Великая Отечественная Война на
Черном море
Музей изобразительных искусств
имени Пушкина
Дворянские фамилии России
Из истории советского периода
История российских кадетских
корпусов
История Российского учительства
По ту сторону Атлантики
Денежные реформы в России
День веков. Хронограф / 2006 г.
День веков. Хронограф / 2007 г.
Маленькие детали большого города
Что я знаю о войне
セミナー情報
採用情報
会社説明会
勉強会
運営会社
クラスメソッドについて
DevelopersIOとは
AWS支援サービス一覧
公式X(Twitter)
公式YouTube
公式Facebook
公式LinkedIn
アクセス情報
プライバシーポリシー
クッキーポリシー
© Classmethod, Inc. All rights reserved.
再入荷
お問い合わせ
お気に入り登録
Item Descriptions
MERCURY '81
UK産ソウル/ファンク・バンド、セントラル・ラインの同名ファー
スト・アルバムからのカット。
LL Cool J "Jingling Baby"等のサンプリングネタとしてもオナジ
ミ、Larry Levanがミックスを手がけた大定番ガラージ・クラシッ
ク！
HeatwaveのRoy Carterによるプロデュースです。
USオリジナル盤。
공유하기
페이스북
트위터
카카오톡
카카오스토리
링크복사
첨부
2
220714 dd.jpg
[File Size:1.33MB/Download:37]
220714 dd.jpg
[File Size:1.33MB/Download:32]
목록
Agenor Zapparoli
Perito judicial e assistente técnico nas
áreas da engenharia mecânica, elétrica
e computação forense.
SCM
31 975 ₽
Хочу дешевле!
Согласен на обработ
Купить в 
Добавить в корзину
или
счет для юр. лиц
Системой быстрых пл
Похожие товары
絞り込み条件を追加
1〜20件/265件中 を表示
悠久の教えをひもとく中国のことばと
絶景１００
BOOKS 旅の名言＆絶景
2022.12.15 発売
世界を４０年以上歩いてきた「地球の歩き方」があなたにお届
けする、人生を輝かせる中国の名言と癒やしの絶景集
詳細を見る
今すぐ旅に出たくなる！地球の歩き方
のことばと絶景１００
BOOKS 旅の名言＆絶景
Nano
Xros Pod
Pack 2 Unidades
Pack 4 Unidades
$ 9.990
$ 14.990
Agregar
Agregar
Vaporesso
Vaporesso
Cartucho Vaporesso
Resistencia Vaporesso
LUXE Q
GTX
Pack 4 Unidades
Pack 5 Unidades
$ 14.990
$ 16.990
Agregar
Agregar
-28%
***
- Aim of the task -
Find every line above that includes the word "地球の歩き方" and report only how many there are.

- Output of the exercise -
2